Take it on down to the Daily, and we could see over the past few weeks, we’ve just been kind of bouncing around in this range, going all the way, again, back to September, bouncing around inside this blue box. Multiple times challenging the 0.7700-level. One time we thought we broke out underneath it here. A false breakdown, and then we went right back up. Now here we are again. For the day today and probably I would venture to guess, and you know, this is of course just speculation, that we might even see it hold above the 0.7700-level for the rest of the year.
Now, if it breaks underneath there, we already know that it could go back down, but that is the expectation. We continue to hold here as support around 0.7700, unless we get some major news to knock it out of this range. So, that’s one opportunity, buying into support. Minimal risk underneath – we’ll call it – 0.7675 or so. The bottom of the blue zone. If it breaks there, you don’t want to stay in a buy. That’s one opportunity. I think the better opportunity, and this is of course trading in the direction of the trend, is selling resistance. That would be my preferred opportunity, as we look for it to go back up.
And at this point, that would be the green-shaded area. The green-shaded area right around 0.7780 to 0.7815. That’s the green zone highlighting historical support and resistance. That’s the green trend line coming down from the top. If you’re going to sell this in the direction of the trend, that becomes your opportunity to do so right there into the upper-0.7700s or the 0.7800-level. And clearly of course if it breaks above there, you probably don’t want to stay in it too long because we’re looking for it back up here towards this blue trend line, the top of our trend channel, and into the 0.7900-level.

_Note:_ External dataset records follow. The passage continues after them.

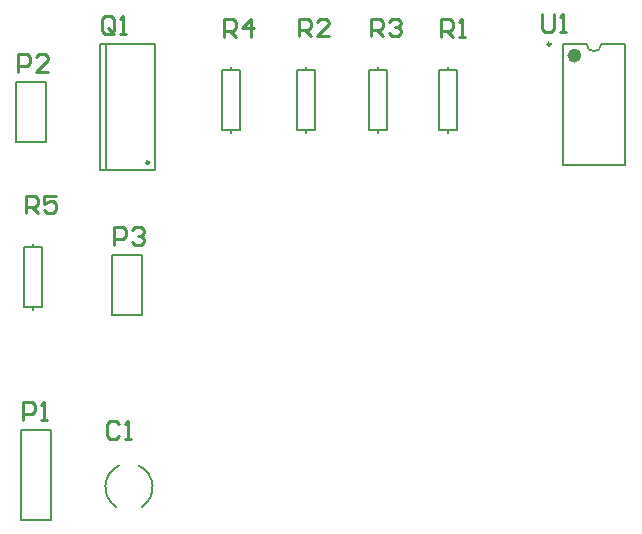
<source format=gto>
G04 Layer_Color=65535*
%FSLAX25Y25*%
%MOIN*%
G70*
G01*
G75*
%ADD11C,0.01000*%
%ADD21C,0.00984*%
%ADD22C,0.00787*%
%ADD23C,0.02362*%
D11*
X142199Y140898D02*
X141199Y141898D01*
X139200D01*
X138200Y140898D01*
Y136900D01*
X139200Y135900D01*
X141199D01*
X142199Y136900D01*
X144198Y135900D02*
X146197D01*
X145198D01*
Y141898D01*
X144198Y140898D01*
X110150Y142350D02*
Y148348D01*
X113149D01*
X114149Y147348D01*
Y145349D01*
X113149Y144349D01*
X110150D01*
X116148Y142350D02*
X118147D01*
X117148D01*
Y148348D01*
X116148Y147348D01*
X108650Y258350D02*
Y264348D01*
X111649D01*
X112649Y263348D01*
Y261349D01*
X111649Y260349D01*
X108650D01*
X118647Y258350D02*
X114648D01*
X118647Y262349D01*
Y263348D01*
X117647Y264348D01*
X115648D01*
X114648Y263348D01*
X140650Y200850D02*
Y206848D01*
X143649D01*
X144649Y205848D01*
Y203849D01*
X143649Y202849D01*
X140650D01*
X146648Y205848D02*
X147648Y206848D01*
X149647D01*
X150647Y205848D01*
Y204849D01*
X149647Y203849D01*
X148647D01*
X149647D01*
X150647Y202849D01*
Y201850D01*
X149647Y200850D01*
X147648D01*
X146648Y201850D01*
X140349Y272166D02*
Y276165D01*
X139349Y277165D01*
X137350D01*
X136350Y276165D01*
Y272166D01*
X137350Y271166D01*
X139349D01*
X138349Y273166D02*
X140349Y271166D01*
X139349D02*
X140349Y272166D01*
X142348Y271166D02*
X144347D01*
X143348D01*
Y277165D01*
X142348Y276165D01*
X249650Y270150D02*
Y276148D01*
X252649D01*
X253649Y275148D01*
Y273149D01*
X252649Y272149D01*
X249650D01*
X251649D02*
X253649Y270150D01*
X255648D02*
X257647D01*
X256648D01*
Y276148D01*
X255648Y275148D01*
X202100Y270200D02*
Y276198D01*
X205099D01*
X206099Y275198D01*
Y273199D01*
X205099Y272199D01*
X202100D01*
X204099D02*
X206099Y270200D01*
X212097D02*
X208098D01*
X212097Y274199D01*
Y275198D01*
X211097Y276198D01*
X209098D01*
X208098Y275198D01*
X226100Y270200D02*
Y276198D01*
X229099D01*
X230099Y275198D01*
Y273199D01*
X229099Y272199D01*
X226100D01*
X228099D02*
X230099Y270200D01*
X232098Y275198D02*
X233098Y276198D01*
X235097D01*
X236097Y275198D01*
Y274199D01*
X235097Y273199D01*
X234097D01*
X235097D01*
X236097Y272199D01*
Y271200D01*
X235097Y270200D01*
X233098D01*
X232098Y271200D01*
X177150Y270150D02*
Y276148D01*
X180149D01*
X181149Y275148D01*
Y273149D01*
X180149Y272149D01*
X177150D01*
X179149D02*
X181149Y270150D01*
X186147D02*
Y276148D01*
X183148Y273149D01*
X187147D01*
X111100Y211200D02*
Y217198D01*
X114099D01*
X115099Y216198D01*
Y214199D01*
X114099Y213199D01*
X111100D01*
X113099D02*
X115099Y211200D01*
X121097Y217198D02*
X117098D01*
Y214199D01*
X119097Y215199D01*
X120097D01*
X121097Y214199D01*
Y212200D01*
X120097Y211200D01*
X118098D01*
X117098Y212200D01*
X283150Y277648D02*
Y272650D01*
X284150Y271650D01*
X286149D01*
X287149Y272650D01*
Y277648D01*
X289148Y271650D02*
X291147D01*
X290148D01*
Y277648D01*
X289148Y276648D01*
D21*
X152216Y228213D02*
G03*
X152216Y228213I-492J0D01*
G01*
X285992Y267618D02*
G03*
X285992Y267618I-492J0D01*
G01*
D22*
X149732Y113360D02*
G03*
X148774Y127161I-4232J6640D01*
G01*
X142226D02*
G03*
X141268Y113360I3274J-7161D01*
G01*
X298000Y267776D02*
G03*
X303000Y267776I2500J0D01*
G01*
X113500Y200000D02*
Y200900D01*
Y179100D02*
Y180000D01*
Y200000D02*
X116500D01*
Y180000D02*
Y200000D01*
X110500Y180000D02*
X116500D01*
X110500D02*
Y200000D01*
X113500D01*
X137748Y225654D02*
Y267780D01*
X135780Y225654D02*
Y267780D01*
X154283Y225654D02*
Y267780D01*
X135780Y225654D02*
X154283D01*
X135780Y267780D02*
X154283D01*
X140000Y177500D02*
Y197500D01*
Y177500D02*
X150000D01*
Y197500D01*
X140000D02*
X150000D01*
X179500Y259000D02*
Y259900D01*
Y238100D02*
Y239000D01*
Y259000D02*
X182500D01*
Y239000D02*
Y259000D01*
X176500Y239000D02*
X182500D01*
X176500D02*
Y259000D01*
X179500D01*
X252000D02*
Y259900D01*
Y238100D02*
Y239000D01*
Y259000D02*
X255000D01*
Y239000D02*
Y259000D01*
X249000Y239000D02*
X255000D01*
X249000D02*
Y259000D01*
X252000D01*
X290067Y227224D02*
X310933D01*
X303000Y267776D02*
X310933D01*
X290067D02*
X298000D01*
X310933Y227224D02*
Y267776D01*
X290067Y227224D02*
Y267776D01*
X204500Y238100D02*
Y239000D01*
Y259000D02*
Y259900D01*
X201500Y239000D02*
X204500D01*
X201500D02*
Y259000D01*
X207500D01*
Y239000D02*
Y259000D01*
X204500Y239000D02*
X207500D01*
X228500Y238100D02*
Y239000D01*
Y259000D02*
Y259900D01*
X225500Y239000D02*
X228500D01*
X225500D02*
Y259000D01*
X231500D01*
Y239000D02*
Y259000D01*
X228500Y239000D02*
X231500D01*
X109500Y109000D02*
X119500D01*
X109500D02*
Y139000D01*
X119500D01*
Y109000D02*
Y139000D01*
X108000Y235000D02*
Y255000D01*
Y235000D02*
X118000D01*
Y255000D01*
X108000D02*
X118000D01*
D23*
X295185Y263839D02*
G03*
X295185Y263839I-1181J0D01*
G01*
M02*

</source>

So, these are your selling opportunities. First off, a break of 0.7700, 0.7675, the blue zone, we look for it to go lower. That’s the break of the blue zone. Support. Other opportunity to sell would be back into 0.7785. 0.7800. The green zone. Green trend line. And lastly, back up here to the yellow zone. The blue trend line. The top of our trend channel. Those are your three selling opportunities in the direction of the trend. Countertrend traders, people looking for it to go back up, likely looking for those opportunities as close as possible to 0.7700. Risk goes underneath. If it breaks underneath, we look for it to go back down.
100-day moving average sits up here at the top of our range. Definitely could provide some resistance if we see a push back up there, but at this point, not really something to watch. The Forex Black Book trend bar is red this week. So, if you’re looking for selling signals with the Forex Black Book, it is red. That is in the direction of the trend. That’s good news. So, how do you trade the Forex Black Book? What you do is you come on down here to the 4-Hour Chart and what you’re looking for are, first off, rallies to resistance and then selling opportunities with a red arrow.
All you have to do is look back at the past couple of weeks. We see a rally to resistance, red arrow, fall. Rally to resistance, red arrow, fall. Rally to resistance, red arrow, fall. Now that the trend bar is red, that gives you higher confidence. So, if we see it challenge the green-shaded area, that’s the Forex Black Book strategy in a nutshell, folks. Bearish trend. Rise to resistance. New red arrow. Sell it. Target the blue zone or lower. That’s the Forex Black Book in a nutshell. So, as it rallies to resistance, back to 0.7780, 0.7790, into the green zone, we’ll sell it. We’ll look for a new red arrow to confirm direction and momentum. We target the blue zone or lower on the way down in the direction of the trend. The risk is placed just above 0.7815 for the NZDUSD today.